You can use this configuration to enable SaaS remote internet breakout on the branch devices. This allows branch devices to access cloud applications through the hub device. The spoke device routes only Ringcentral VoIP traffic through hub overlays. The SD-WAN rule is set to set gateway enable to override the route table and send traffic that matches this application through the hub.
Following is a summary of configuring SaaS remote internet breakout:
- Create an SD-WAN rule for cloud applications. See Creating an SD-WAN rule for cloud applications.
- Create a policy to allow traffic on the hub. See Creating a policy to allow traffic on the hub .
Creating an SD-WAN rule for cloud applications
To create an SD-WAN rule:
- Go to Device Manager > Provisioning Templates > SD-WAN Templates.
- Double-click the Branches template to open it for editing.
- Under SD-WAN Rules, click +Create New. The Create New SD-WAN Rule pane is displayed.

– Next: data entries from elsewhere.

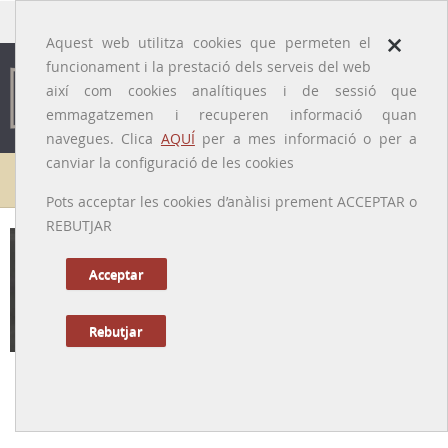
traducido por
×
Aquest web utilitza cookies que permeten el
funcionament i la prestació dels serveis del web
així com cookies analítiques i de sessió que
emmagatzemen i recuperen informació quan
navegues. Clica
AQUÍ
per a mes informació o per a
canviar la configuració de les cookies
Galeria de metges
Pots acceptar les cookies d’anàlisi prement ACCEPTAR o
REBUTJAR
Pere Calafell i Gibert
[Barcelona, 1907 – Benicàssim, 1984]
Acceptar
Rebutjar
Tornar a la Biografia
Impulsor de la Pediatria social i mestre de ciutadania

- Complete the following options, and click OK to save the new rule:
Name
Cloud Applications
Destination
- Select Internet Service.
- Click the box beside Application Group, and click + to create a new application group.
- Set Name to Cloud_Applications.
- Set Application to Ringcentral (ID: 42635).
- Click OK to save the application group.
Strategy
Lowest Cost (SLA)
Interface Preference
HUB1-VPN1, HUB1-VPN2
Required SLA Target
Hub1_HC Advanced Options
Enable gateway.
- Move the rule to the position two (2) below Corporate_Traffic.
- Click OK to save the SD-WAN template.
Creating a policy to allow traffic on the hub
To create a policy to allow traffic on the hub device:
- Go to Policy & Objects.
- Select the HUB policy package, and click +Create New to define a new policy.
- Set the following options, and click OK:
Name
Remote Internet Breakout
Incoming Interface
Branches
Outgoing Interface
WAN1, WAN2
IPv4 Source Address
Branch network
IPv4 Destination Address
all Action
Accept
NAT
Enabled
- Install the branch and hub policy packages.